* **Task directions**
Go through the records below and count every line containing "layout". Reply with the count alone.
═══ Input material ═══
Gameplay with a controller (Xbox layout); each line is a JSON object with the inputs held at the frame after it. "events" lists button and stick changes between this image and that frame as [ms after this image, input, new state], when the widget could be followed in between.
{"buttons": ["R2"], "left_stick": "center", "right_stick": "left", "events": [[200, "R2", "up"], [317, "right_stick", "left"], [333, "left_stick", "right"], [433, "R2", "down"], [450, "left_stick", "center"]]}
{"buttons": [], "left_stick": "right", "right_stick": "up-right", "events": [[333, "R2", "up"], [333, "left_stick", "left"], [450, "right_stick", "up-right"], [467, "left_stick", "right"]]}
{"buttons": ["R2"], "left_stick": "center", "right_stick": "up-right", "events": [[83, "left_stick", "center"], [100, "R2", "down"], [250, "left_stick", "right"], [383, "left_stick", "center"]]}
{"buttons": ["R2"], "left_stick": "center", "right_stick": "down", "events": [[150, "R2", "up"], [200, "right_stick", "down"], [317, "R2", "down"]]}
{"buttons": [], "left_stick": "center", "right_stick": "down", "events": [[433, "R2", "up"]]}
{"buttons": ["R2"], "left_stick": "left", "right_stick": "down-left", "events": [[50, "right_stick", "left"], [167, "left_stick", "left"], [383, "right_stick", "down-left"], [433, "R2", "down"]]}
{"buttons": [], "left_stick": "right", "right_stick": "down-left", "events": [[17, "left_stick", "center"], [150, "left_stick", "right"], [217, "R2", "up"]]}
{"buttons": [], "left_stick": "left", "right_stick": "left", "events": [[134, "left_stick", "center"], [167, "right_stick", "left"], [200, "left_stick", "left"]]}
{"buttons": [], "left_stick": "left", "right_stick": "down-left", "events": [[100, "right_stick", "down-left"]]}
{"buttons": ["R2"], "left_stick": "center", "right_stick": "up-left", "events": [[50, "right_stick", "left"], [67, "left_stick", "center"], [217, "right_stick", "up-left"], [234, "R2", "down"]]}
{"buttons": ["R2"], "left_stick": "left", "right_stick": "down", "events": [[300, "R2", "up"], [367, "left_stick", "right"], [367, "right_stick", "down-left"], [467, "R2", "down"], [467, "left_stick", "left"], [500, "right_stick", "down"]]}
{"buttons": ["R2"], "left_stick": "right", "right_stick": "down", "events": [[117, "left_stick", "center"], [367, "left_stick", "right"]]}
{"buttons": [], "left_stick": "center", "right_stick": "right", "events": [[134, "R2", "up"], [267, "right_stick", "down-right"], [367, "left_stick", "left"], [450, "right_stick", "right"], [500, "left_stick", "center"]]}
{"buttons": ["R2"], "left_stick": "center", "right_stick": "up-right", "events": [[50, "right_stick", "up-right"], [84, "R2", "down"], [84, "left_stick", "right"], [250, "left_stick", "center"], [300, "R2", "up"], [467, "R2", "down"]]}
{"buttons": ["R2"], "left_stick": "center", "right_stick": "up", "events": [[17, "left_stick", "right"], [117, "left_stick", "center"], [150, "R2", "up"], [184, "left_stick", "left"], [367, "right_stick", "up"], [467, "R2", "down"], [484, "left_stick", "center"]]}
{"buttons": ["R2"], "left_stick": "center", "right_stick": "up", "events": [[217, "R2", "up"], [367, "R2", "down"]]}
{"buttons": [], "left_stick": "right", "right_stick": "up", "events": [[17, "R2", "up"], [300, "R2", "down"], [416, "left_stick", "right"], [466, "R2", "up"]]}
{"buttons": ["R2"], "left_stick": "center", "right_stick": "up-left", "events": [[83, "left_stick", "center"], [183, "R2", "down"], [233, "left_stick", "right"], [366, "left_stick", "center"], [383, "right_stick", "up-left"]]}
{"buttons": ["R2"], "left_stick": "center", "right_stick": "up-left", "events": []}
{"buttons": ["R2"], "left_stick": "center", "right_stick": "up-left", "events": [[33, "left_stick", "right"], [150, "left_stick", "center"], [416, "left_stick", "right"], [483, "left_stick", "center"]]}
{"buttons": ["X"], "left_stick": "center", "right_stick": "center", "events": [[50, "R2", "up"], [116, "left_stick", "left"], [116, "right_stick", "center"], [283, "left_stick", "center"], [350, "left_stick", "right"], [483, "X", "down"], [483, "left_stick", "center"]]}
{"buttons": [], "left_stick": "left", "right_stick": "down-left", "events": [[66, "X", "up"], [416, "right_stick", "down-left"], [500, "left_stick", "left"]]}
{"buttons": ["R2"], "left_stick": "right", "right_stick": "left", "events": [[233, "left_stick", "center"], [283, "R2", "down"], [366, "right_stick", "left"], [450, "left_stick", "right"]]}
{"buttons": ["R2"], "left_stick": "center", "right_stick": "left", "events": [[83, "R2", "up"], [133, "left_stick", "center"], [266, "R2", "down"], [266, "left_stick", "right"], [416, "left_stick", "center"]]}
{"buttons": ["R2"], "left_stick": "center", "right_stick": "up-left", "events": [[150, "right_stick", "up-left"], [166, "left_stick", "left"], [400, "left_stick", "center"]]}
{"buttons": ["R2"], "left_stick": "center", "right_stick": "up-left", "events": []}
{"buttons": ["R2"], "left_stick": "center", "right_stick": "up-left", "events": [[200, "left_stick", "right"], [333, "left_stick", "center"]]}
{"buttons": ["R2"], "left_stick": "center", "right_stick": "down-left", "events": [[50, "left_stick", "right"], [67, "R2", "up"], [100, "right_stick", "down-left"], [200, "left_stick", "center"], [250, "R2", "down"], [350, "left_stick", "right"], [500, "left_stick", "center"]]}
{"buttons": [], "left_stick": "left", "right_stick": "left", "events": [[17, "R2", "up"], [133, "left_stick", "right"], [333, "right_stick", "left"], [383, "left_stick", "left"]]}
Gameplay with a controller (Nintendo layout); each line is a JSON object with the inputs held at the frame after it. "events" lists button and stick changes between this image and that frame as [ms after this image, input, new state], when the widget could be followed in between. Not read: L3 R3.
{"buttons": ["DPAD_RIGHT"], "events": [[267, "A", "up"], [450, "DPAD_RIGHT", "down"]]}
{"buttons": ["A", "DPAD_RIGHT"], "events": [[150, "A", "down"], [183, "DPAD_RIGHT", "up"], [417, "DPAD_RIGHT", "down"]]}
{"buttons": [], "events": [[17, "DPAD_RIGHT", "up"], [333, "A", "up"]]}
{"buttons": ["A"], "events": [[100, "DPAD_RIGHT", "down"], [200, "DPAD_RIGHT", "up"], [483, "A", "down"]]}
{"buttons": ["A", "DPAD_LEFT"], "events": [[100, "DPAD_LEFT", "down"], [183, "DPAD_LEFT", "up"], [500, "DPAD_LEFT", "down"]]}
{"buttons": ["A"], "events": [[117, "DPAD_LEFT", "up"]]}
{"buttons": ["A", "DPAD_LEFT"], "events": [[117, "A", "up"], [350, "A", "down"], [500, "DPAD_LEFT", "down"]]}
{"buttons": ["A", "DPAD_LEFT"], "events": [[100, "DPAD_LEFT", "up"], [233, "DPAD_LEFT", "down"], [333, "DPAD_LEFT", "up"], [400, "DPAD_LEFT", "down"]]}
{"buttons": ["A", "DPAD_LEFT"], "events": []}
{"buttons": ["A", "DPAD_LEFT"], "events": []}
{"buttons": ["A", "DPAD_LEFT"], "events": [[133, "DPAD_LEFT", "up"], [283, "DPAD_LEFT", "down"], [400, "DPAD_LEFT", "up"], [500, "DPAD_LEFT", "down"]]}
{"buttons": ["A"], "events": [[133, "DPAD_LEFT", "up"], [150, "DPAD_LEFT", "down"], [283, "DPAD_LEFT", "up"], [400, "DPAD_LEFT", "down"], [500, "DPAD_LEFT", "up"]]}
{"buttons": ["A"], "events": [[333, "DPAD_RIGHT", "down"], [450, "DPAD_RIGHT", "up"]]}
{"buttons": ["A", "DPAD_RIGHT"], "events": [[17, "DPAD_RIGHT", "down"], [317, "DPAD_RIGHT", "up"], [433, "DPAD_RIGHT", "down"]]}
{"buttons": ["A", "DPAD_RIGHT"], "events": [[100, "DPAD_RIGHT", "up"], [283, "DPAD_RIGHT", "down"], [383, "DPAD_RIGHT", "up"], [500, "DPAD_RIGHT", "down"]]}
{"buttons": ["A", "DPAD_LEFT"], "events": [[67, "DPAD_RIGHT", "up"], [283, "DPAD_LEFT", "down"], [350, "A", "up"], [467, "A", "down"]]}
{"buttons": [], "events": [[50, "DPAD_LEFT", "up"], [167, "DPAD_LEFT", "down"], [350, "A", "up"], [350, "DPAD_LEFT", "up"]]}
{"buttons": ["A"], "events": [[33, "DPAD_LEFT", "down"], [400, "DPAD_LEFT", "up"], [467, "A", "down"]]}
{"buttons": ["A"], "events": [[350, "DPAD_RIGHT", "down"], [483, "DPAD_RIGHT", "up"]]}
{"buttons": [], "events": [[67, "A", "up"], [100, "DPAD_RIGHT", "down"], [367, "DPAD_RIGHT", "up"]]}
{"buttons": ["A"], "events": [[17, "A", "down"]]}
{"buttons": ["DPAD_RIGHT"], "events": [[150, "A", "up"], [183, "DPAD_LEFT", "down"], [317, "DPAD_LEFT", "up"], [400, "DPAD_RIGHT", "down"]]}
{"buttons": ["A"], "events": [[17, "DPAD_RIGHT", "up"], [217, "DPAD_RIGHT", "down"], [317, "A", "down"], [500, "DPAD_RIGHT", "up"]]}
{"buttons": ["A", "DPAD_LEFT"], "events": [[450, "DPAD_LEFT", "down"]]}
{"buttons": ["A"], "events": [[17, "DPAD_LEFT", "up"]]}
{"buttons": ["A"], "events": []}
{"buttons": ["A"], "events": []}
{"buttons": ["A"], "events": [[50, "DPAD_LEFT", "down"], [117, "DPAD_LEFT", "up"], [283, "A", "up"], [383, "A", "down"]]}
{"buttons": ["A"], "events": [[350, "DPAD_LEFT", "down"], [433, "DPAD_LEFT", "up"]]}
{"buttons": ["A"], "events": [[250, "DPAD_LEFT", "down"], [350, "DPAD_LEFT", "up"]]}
═══
* **Task answer**
2